= DATA FOR THIS TASK =
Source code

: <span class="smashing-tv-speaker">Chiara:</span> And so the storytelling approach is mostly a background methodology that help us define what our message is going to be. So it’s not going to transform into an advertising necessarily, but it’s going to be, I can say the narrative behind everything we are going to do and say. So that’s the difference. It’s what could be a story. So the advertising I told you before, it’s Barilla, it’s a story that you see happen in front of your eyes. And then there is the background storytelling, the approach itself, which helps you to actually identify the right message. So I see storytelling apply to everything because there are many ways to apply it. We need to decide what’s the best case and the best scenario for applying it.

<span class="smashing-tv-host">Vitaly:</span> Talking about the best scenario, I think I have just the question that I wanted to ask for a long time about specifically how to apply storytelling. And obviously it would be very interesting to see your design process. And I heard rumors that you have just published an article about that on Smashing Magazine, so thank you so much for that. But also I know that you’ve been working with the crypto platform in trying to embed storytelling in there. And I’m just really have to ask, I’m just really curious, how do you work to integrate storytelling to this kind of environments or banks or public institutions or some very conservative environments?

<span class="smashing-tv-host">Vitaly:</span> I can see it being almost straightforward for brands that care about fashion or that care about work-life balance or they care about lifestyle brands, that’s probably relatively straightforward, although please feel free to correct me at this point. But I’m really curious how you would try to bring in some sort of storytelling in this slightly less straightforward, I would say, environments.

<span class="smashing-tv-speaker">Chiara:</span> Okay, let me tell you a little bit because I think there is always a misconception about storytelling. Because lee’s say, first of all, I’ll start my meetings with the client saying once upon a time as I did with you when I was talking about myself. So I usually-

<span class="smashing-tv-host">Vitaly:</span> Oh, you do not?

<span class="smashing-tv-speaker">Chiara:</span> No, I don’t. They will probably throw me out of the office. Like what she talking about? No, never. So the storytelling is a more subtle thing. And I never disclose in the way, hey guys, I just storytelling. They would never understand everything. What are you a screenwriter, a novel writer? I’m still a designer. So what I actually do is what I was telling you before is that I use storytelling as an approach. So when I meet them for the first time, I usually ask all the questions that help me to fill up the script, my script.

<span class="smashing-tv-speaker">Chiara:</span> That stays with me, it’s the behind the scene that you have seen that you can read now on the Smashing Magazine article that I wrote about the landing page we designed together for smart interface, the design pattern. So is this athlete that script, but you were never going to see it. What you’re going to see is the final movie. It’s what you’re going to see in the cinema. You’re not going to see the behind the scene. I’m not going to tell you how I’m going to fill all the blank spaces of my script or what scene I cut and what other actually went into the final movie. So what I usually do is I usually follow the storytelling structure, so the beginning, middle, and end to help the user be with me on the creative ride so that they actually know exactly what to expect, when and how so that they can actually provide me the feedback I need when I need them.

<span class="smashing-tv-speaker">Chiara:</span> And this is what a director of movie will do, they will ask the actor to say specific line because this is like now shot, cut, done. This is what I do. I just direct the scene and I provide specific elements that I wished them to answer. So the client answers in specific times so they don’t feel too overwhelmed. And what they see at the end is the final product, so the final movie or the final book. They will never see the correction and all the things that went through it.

= TASK STATEMENT =
Where does "feel" appear in the listing? Show every line that has it.

= WRITTEN SOLUTION =
<span class="smashing-tv-host">Vitaly:</span> I can see it being almost straightforward for brands that care about fashion or that care about work-life balance or they care about lifestyle brands, that’s probably relatively straightforward, although please feel free to correct me at this point. But I’m really curious how you would try to bring in some sort of storytelling in this slightly less straightforward, I would say, environments.
<span class="smashing-tv-speaker">Chiara:</span> And this is what a director of movie will do, they will ask the actor to say specific line because this is like now shot, cut, done. This is what I do. I just direct the scene and I provide specific elements that I wished them to answer. So the client answers in specific times so they don’t feel too overwhelmed. And what they see at the end is the final product, so the final movie or the final book. They will never see the correction and all the things that went through it.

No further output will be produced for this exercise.